** Opening Records to use block **

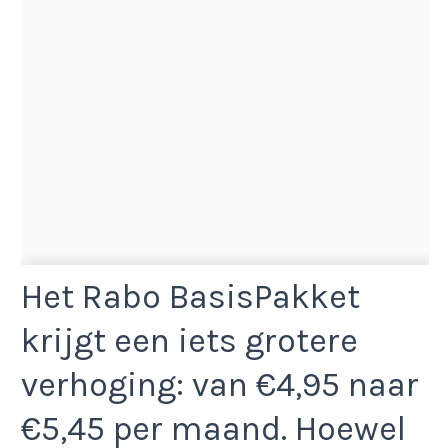
Het Rabo BasisPakket
krijgt een iets grotere
verhoging: van €4,95 naar
€5,45 per maand. Hoewel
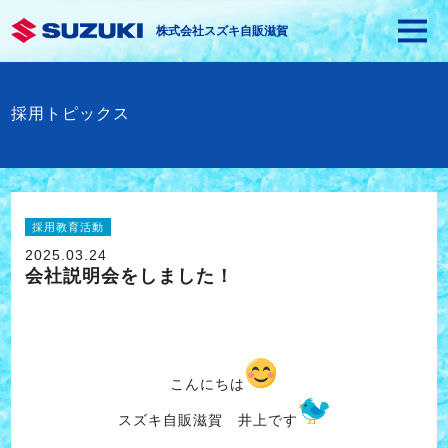
株式会社スズキ自販滋賀
採用トピックス
採用教育活動
2025.03.24
会社説明会をしました！
こんにちは
スズキ自販滋賀 井上です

** Closing Records to use block **

== What you should do ==
Reproduce every entry word for word, but omit the pictures.

== Written reply ==
Het Rabo BasisPakket
krijgt een iets grotere
verhoging: van €4,95 naar
€5,45 per maand. Hoewel
株式会社スズキ自販滋賀
採用トピックス
採用教育活動
2025.03.24
会社説明会をしました！
こんにちは
スズキ自販滋賀 井上です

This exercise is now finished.